● **THINGS TO DO**:
A: From the Bi-2 article, list each distinct four-digit year it mentions, in order of first appearance.
B: Answer these questions from the Bi-2 article.
(i) In which year did Shura move to Melbourne?
(ii) What was the title of the album the duo recorded over 1998 and 1999?
(iii) Which film featured the single No One Writes to the Colonel on its soundtrack?
C: Resume the Bi-2 article after its final sentence.
PASSAGE PROVIDED START
How Australia helped make duo a hit

Shura (left) and Leva (right) returned to Russia in 1999, after spending a decade in Israel and Australia. Despite their absence, they became one of Russia's biggest rock bands. Source: Vadim Belakhov

Shura (left) and Leva (right) returned to Russia in 1999, after spending a decade in Israel and Australia. Despite their absence, they became one of Russia's biggest rock bands. Source: Vadim Belakhov

One of Russia’s most famous rock bands spent their formative years in Melbourne, where they recorded their first album. The duo talked to RBTH about the early years

A little-known fact about Bi-2 – one of Russia’s most famous rock bands – is that its members, Shura and Leva, spent years living in Australia before they hit the music charts on home territory in Russia’s chaotic late ’90s.

After the collapse of the USSR in 1991, the then-young musicians moved from Belarus to Israel. Then, in 1993, Shura moved to Melbourne, and Leva followed, although not until 1998. 

Over 1998 and 1999, the two recorded an album called And The Ship Sails On. It wasn’t released in Russia in full, but a few tracks made their way back home and were played on Russia’s top rock stations, including Nashe Radio and Radio Maximum; and it was the popularity of these tracks which drew them back to Russia. 

In 1999, the two went to Moscow, planning to stay no more than two months – but it was two years before they next returned to Melbourne.

After their single No One Writes to the Colonel made the soundtrack of the blockbuster cult film Brat 2, they were suddenly famous.
PASSAGE PROVIDED END
RAW DATA START
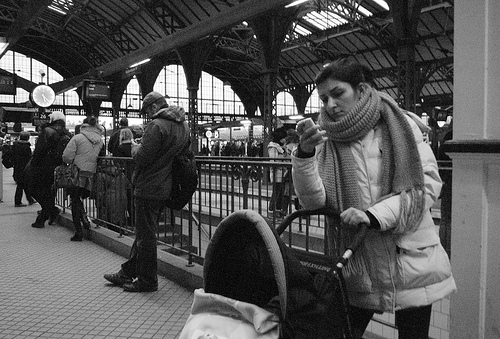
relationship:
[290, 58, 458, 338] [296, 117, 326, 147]
person looking at cell phone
RAW DATA END
● **TASK-BY-TASK OUTPUTS**:
A: 1999, 1991, 1993, 1998

B:
(i) 1993
(ii) And The Ship Sails On
(iii) Brat 2

C:
Bi-2 performing their hit No One Writes to the Colonel during their recent show with a symphony orchestra. Source: YouTube

Since then, the pair have won 12 music awards, including the World Music Award in 2001, for higher sales than any other music group in Russia. Their tracks went on to appear in 20 more films and they recorded eight 
albums.

The duo say that Australia had an important influence in helping them make commercially successful music. In the late ’90s they were strikingly better in quality terms than other bands already on the Russian market.

This was due to Australian sound-recording quality and the fact Western influences helped this group to be at the forefront of a new genre in Russia, which was somewhere between rock and pop. 

 

The following excerpt is part of an interview by RBTH’s cultural editor Yan Shenkman (first published in Medved magazine):

Leva: There’s nothing rosy about emigration. We were leaving for a desert [Australia] not knowing what awaited us.

Shura: I was 21 at the time.

Leva: And I was 19. We were very young. But grown-up [emigrés], who had worked as doctors, musicians and engineers back in Russia, had it even harder than us.

Did you really work washing dishes when you first arrived in Australia?

Shura: How else do you think we earned the money to record? I washed dishes and worked as a kitchen hand; Leva painted walls. This is how we saved up for our first album And The Ship Sails On [which was released by Sony in 2000]. 
We have no regrets, though. For example, it was in Australia that we really learned what sound recording was about. I arrived there ahead of Leva, and played with a succession of different cover bands and a Gothic band called Chiron. Then, just two weeks after Leva arrived from Israel, I took him to our studio. This was his first time in a professional studio, and he was immediately asked to do a guitar solo. Of course, he was overwhelmed.

Is recording in Australia really so different from Russia?

Shura: It’s somewhat similar to how they do it now, but it had nothing in common with how it was done [in Russia] in the ’90s. Back then, there wasn’t a single Russian studio that would have come close to the standards of Australian sound recording.

We’ve now got a large and pretty decent studio in Moscow and we record everything there. But we still do our mixing in Australia or the UK. We have an Australian sound engineer (Adam) who does a lot of mixing.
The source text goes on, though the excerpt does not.